··· Provided data ···
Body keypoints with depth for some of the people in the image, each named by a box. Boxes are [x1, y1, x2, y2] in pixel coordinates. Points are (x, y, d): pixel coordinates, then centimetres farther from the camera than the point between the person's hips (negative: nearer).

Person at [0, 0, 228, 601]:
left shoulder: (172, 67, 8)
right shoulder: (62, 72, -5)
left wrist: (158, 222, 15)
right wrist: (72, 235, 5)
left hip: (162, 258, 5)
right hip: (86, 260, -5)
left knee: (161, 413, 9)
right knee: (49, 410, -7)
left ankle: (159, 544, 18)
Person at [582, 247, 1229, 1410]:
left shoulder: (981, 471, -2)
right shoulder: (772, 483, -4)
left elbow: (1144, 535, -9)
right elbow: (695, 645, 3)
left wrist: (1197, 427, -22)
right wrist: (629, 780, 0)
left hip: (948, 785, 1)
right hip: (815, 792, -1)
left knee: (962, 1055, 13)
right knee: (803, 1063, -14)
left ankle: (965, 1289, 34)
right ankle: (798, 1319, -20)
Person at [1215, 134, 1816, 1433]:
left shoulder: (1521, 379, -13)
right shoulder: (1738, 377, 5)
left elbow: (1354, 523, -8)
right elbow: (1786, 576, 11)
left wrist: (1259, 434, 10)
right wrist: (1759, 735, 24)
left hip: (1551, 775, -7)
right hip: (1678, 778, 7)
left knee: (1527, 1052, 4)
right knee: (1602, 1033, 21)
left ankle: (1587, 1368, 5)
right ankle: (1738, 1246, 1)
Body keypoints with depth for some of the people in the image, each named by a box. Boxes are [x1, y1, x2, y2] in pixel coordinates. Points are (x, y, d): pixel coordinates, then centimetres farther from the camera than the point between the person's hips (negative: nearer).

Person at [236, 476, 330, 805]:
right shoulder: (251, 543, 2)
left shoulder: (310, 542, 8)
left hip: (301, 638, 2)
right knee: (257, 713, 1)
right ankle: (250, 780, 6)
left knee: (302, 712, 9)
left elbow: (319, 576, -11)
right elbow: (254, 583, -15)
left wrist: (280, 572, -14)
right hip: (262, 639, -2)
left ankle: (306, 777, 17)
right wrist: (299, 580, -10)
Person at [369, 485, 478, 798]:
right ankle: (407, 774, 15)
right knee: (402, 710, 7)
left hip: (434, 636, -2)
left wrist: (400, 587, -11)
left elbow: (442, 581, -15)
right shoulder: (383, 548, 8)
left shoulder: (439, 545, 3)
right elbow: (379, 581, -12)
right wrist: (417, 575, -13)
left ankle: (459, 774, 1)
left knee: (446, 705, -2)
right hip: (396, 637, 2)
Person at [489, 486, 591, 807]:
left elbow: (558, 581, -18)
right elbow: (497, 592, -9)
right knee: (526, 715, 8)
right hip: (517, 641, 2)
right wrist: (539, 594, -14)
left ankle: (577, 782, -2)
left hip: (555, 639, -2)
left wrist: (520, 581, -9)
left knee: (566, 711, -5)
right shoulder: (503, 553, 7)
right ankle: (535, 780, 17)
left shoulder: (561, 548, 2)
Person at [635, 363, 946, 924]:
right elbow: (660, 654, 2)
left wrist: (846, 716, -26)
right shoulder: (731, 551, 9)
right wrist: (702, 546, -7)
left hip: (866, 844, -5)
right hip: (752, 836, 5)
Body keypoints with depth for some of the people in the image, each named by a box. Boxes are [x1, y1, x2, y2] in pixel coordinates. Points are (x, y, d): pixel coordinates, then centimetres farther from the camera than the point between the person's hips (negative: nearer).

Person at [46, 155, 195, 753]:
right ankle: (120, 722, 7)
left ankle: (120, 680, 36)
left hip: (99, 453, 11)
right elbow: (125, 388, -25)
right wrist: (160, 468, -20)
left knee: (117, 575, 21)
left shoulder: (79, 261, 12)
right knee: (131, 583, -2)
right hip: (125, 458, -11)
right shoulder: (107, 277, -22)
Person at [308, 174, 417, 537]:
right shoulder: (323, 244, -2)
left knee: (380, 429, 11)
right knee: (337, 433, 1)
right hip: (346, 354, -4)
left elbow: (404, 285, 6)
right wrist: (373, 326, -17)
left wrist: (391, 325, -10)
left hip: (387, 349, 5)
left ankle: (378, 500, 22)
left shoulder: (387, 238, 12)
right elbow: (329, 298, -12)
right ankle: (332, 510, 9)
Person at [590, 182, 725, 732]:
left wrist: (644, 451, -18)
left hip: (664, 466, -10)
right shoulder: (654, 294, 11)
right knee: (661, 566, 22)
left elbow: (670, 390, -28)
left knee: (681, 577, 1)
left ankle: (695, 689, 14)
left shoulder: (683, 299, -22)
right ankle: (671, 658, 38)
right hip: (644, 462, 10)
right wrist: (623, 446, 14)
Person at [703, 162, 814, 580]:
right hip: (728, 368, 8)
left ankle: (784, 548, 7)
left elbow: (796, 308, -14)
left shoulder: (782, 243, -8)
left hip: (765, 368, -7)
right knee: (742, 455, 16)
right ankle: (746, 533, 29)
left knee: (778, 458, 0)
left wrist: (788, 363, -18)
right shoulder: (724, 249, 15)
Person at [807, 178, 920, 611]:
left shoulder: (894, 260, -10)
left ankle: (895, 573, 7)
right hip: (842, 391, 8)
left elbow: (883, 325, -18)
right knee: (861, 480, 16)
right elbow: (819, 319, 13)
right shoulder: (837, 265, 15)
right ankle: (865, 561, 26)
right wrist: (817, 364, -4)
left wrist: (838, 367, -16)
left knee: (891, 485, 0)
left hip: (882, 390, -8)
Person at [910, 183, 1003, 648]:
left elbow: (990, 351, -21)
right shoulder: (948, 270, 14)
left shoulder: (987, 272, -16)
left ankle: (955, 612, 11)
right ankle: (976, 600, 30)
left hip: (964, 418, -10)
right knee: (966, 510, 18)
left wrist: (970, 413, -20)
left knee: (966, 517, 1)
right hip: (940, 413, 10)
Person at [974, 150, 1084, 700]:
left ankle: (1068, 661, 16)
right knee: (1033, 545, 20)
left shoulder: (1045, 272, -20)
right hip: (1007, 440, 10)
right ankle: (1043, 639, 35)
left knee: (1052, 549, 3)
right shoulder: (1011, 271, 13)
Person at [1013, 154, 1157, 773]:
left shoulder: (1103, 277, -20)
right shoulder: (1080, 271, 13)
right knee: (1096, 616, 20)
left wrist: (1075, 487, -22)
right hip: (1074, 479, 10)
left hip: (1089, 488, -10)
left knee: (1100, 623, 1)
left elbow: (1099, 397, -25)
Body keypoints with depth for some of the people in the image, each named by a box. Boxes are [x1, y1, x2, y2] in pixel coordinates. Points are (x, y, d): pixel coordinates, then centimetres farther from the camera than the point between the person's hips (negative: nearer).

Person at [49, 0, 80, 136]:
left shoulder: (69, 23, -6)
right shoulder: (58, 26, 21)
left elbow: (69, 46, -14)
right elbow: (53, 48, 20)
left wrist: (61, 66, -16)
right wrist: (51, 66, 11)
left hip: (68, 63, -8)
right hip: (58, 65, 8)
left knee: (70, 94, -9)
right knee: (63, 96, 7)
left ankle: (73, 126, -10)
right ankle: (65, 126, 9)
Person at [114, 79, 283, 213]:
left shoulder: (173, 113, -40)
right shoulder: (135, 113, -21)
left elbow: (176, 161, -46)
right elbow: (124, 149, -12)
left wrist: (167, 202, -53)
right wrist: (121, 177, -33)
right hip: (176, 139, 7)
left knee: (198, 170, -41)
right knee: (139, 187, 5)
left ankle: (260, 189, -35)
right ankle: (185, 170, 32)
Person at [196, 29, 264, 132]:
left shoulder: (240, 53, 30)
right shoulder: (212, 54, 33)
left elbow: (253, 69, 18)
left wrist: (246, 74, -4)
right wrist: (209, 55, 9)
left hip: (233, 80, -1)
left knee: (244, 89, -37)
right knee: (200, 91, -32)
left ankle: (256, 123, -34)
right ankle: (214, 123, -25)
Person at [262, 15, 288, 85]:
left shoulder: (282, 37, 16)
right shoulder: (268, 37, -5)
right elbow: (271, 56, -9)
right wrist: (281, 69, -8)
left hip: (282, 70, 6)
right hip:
···
● Your objective: Given the records above, return exactly the lines starting at the line containing "right wrist: (299, 580, -10)" and ending at the line containing "right hip: (396, 637, 2)", including both.

● Answer below:
right wrist: (299, 580, -10)
Person at [369, 485, 478, 798]:
right ankle: (407, 774, 15)
right knee: (402, 710, 7)
left hip: (434, 636, -2)
left wrist: (400, 587, -11)
left elbow: (442, 581, -15)
right shoulder: (383, 548, 8)
left shoulder: (439, 545, 3)
right elbow: (379, 581, -12)
right wrist: (417, 575, -13)
left ankle: (459, 774, 1)
left knee: (446, 705, -2)
right hip: (396, 637, 2)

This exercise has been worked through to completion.